During 15-year study period, 64,686 children younger than 5 treated in emergency departments
TUESDAY, June 18, 2019 (HealthDay News) — A steady and persistent number of personal care product-related injuries were reported for young children from 2002 to 2016, most often occurring among those aged <2 years, according to a study published online June 16 in Clinical Pediatrics.
Jordan Vajda, from Abigail Wexner Research Institute at Nationwide Children’s Hospital in Columbus, Ohio, and colleagues conducted a retrospective analysis using data from the National Electronic Injury Surveillance System for children aged <5 years who were treated for a cosmetic-related injury in U.S. emergency departments from 2002 to 2016.
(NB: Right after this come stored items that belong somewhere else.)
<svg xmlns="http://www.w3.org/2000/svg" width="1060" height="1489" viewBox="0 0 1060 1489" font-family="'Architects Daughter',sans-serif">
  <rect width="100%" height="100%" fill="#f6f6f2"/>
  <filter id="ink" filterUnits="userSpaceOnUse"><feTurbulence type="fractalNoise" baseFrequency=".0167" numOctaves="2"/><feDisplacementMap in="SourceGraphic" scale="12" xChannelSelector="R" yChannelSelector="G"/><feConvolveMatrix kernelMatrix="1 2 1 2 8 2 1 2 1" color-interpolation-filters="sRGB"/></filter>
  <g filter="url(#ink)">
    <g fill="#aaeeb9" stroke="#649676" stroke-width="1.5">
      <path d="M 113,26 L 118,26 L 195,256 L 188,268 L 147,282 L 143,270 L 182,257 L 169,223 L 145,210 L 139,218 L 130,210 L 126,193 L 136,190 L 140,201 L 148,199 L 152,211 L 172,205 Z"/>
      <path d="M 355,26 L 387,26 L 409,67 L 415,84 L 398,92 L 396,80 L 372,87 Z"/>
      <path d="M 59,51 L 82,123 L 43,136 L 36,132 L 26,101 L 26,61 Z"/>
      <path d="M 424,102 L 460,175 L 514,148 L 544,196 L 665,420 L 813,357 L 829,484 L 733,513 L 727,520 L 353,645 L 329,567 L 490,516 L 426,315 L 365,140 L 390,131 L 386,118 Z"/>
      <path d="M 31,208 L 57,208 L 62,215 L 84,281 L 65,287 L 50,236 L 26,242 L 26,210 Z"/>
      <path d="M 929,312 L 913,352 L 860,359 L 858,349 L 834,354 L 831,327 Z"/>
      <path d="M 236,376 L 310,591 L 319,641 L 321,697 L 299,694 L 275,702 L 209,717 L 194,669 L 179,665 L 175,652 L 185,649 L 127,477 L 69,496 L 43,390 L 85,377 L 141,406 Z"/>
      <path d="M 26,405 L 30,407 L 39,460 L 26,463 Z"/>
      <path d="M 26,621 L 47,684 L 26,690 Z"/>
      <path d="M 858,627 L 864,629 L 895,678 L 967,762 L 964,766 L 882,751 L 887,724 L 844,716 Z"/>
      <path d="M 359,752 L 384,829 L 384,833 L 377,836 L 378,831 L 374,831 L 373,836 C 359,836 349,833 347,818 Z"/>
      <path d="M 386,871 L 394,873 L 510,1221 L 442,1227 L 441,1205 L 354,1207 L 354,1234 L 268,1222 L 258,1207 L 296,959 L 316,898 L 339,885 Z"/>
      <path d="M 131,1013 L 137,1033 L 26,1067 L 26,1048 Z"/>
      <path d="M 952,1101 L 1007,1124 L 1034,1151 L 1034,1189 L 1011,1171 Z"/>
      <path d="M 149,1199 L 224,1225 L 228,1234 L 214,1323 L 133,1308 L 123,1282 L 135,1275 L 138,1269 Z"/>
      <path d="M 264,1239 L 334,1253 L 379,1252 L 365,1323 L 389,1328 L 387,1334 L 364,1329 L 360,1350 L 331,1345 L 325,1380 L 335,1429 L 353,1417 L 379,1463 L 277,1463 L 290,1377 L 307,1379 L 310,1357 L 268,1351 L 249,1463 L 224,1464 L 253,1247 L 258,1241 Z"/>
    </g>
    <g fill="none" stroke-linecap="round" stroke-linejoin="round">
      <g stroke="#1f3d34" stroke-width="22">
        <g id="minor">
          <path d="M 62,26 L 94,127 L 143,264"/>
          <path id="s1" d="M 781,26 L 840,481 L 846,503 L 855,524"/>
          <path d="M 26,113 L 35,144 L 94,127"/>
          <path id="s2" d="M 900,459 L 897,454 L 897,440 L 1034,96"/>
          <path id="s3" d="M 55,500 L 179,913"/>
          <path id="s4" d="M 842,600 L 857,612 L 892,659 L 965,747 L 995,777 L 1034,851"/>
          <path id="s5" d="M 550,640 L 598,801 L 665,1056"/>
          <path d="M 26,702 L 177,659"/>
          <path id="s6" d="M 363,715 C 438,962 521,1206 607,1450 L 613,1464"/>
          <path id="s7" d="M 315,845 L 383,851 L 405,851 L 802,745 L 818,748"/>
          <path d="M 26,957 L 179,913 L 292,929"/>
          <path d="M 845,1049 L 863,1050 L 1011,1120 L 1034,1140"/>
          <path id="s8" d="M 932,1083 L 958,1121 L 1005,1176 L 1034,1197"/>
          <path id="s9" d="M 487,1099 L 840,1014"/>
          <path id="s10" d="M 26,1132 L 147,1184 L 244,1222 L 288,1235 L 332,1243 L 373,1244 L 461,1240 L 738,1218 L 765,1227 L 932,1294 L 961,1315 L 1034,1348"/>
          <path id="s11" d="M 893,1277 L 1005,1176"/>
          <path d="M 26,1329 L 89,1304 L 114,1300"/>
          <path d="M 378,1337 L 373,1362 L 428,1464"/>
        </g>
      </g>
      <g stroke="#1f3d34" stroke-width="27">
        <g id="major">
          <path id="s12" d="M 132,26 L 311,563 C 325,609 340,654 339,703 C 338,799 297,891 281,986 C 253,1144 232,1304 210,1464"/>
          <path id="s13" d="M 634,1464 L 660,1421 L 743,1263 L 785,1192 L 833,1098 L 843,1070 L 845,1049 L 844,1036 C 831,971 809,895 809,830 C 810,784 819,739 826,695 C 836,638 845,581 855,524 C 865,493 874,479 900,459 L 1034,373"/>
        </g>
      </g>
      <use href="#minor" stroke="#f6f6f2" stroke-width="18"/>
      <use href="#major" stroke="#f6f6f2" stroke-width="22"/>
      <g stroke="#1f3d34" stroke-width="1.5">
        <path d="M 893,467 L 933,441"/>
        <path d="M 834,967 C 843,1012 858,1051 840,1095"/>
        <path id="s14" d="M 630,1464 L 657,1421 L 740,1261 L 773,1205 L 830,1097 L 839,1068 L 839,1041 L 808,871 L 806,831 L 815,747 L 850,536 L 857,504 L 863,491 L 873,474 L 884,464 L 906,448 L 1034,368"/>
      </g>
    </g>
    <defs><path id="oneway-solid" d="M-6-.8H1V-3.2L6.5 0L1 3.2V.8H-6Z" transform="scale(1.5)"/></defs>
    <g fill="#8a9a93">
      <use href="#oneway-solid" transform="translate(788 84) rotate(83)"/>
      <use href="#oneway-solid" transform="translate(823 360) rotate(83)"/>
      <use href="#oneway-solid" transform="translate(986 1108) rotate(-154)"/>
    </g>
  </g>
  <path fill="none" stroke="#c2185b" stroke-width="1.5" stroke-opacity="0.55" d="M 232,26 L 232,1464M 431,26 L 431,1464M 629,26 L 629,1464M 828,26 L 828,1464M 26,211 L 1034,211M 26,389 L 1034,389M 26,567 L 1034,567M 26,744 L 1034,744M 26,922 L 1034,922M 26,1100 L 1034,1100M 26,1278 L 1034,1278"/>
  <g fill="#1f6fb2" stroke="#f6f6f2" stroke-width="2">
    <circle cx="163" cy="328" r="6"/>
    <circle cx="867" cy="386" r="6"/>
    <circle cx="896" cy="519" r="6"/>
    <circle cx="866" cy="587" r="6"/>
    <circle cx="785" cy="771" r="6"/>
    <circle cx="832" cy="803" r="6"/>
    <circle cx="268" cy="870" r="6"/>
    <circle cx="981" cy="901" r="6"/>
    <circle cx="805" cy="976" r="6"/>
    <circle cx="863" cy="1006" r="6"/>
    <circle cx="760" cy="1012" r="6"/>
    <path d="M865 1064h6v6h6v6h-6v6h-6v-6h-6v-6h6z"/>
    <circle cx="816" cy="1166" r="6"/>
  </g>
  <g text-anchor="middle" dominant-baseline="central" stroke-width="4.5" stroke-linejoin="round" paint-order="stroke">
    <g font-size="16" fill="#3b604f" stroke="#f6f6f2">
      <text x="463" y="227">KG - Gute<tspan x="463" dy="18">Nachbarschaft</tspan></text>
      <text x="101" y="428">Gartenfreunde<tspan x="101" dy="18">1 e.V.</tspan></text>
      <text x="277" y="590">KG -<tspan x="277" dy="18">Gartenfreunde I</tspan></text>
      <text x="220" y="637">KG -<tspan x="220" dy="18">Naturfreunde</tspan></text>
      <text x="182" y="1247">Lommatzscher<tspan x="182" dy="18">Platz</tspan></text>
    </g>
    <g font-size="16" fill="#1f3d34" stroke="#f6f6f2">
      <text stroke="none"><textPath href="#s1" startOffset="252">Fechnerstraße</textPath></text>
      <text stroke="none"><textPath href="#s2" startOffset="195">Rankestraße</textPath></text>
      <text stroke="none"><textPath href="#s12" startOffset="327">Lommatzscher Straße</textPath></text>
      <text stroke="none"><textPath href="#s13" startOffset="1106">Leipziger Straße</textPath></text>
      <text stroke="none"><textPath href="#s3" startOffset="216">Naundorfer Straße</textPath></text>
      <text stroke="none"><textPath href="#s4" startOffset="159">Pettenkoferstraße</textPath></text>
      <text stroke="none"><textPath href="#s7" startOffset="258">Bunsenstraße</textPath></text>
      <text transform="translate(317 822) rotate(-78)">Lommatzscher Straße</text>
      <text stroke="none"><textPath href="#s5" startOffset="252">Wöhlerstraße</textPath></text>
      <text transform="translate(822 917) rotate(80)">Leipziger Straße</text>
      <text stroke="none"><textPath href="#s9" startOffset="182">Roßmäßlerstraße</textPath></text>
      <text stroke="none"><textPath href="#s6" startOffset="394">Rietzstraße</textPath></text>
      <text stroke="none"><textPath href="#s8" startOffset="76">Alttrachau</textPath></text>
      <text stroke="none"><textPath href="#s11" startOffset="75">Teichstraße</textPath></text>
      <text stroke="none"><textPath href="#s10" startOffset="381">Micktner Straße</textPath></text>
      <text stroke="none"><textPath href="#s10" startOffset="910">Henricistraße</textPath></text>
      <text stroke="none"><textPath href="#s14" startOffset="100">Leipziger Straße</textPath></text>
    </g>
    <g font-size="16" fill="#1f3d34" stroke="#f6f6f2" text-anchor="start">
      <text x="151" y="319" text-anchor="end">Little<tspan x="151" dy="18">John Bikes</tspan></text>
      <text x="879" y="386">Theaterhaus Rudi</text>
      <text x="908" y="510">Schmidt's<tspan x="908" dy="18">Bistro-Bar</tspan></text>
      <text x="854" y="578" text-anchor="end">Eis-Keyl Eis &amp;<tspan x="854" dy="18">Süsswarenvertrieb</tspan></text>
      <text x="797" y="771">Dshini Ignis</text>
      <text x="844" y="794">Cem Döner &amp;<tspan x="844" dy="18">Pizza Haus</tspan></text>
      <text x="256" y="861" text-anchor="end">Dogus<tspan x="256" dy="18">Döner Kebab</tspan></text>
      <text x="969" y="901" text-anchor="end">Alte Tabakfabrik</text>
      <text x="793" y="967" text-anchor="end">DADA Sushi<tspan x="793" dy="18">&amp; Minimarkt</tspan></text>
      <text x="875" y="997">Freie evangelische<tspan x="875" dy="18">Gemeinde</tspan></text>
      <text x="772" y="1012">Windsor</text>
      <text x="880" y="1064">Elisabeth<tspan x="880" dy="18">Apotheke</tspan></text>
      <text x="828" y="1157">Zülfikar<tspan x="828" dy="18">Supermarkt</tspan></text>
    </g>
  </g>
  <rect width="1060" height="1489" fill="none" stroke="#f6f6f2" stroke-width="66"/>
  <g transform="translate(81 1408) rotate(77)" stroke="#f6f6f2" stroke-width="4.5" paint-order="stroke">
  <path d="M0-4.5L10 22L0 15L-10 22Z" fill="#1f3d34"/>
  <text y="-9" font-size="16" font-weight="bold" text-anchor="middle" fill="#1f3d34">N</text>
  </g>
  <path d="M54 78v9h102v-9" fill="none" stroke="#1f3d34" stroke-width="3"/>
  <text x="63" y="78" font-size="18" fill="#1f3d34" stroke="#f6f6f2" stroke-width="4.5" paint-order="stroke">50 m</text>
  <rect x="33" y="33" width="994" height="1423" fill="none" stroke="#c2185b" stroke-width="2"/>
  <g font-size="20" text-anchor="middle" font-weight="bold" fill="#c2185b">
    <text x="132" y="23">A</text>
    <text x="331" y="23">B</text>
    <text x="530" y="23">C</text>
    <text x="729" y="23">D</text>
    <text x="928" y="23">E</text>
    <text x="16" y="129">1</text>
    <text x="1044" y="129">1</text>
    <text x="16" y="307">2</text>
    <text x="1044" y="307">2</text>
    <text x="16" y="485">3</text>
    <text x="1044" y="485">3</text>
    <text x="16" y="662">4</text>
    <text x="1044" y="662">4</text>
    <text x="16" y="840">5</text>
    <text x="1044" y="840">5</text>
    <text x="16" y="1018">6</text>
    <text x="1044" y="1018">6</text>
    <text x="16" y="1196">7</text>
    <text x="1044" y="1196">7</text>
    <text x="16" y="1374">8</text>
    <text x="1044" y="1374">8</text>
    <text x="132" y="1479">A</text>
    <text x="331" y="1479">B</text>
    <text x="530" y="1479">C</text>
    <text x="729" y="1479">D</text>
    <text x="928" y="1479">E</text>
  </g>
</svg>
During the 15-year study period, an estimated 64,686 children were treated in emergency departments for cosmetic-related injuries. The researchers found that during the study period, the rate of children treated in emergency departments for these injuries did not significantly change (slope = 1.1 per 10,000 children per year; P = 0.95). Injuries were most often associated with nail care, hair care, skin care, and fragrance products (28.3, 27.0, 25.0, and 12.7 percent, respectively); poisoning was the most common diagnosis (86.2 percent), while chemical burns accounted for 13.8 percent of cases. Ingestion was the most common route of exposure (75.7 percent of all injuries). Children aged <2 years were most often injured (59.3 percent).
“These findings demonstrate the need for increased efforts and prevention messaging to reduce the burden of cosmetic injuries,” the authors write. “Particularly, prevention efforts need to be age-specific to couple developmental milestones with corresponding cosmetic product exposures.”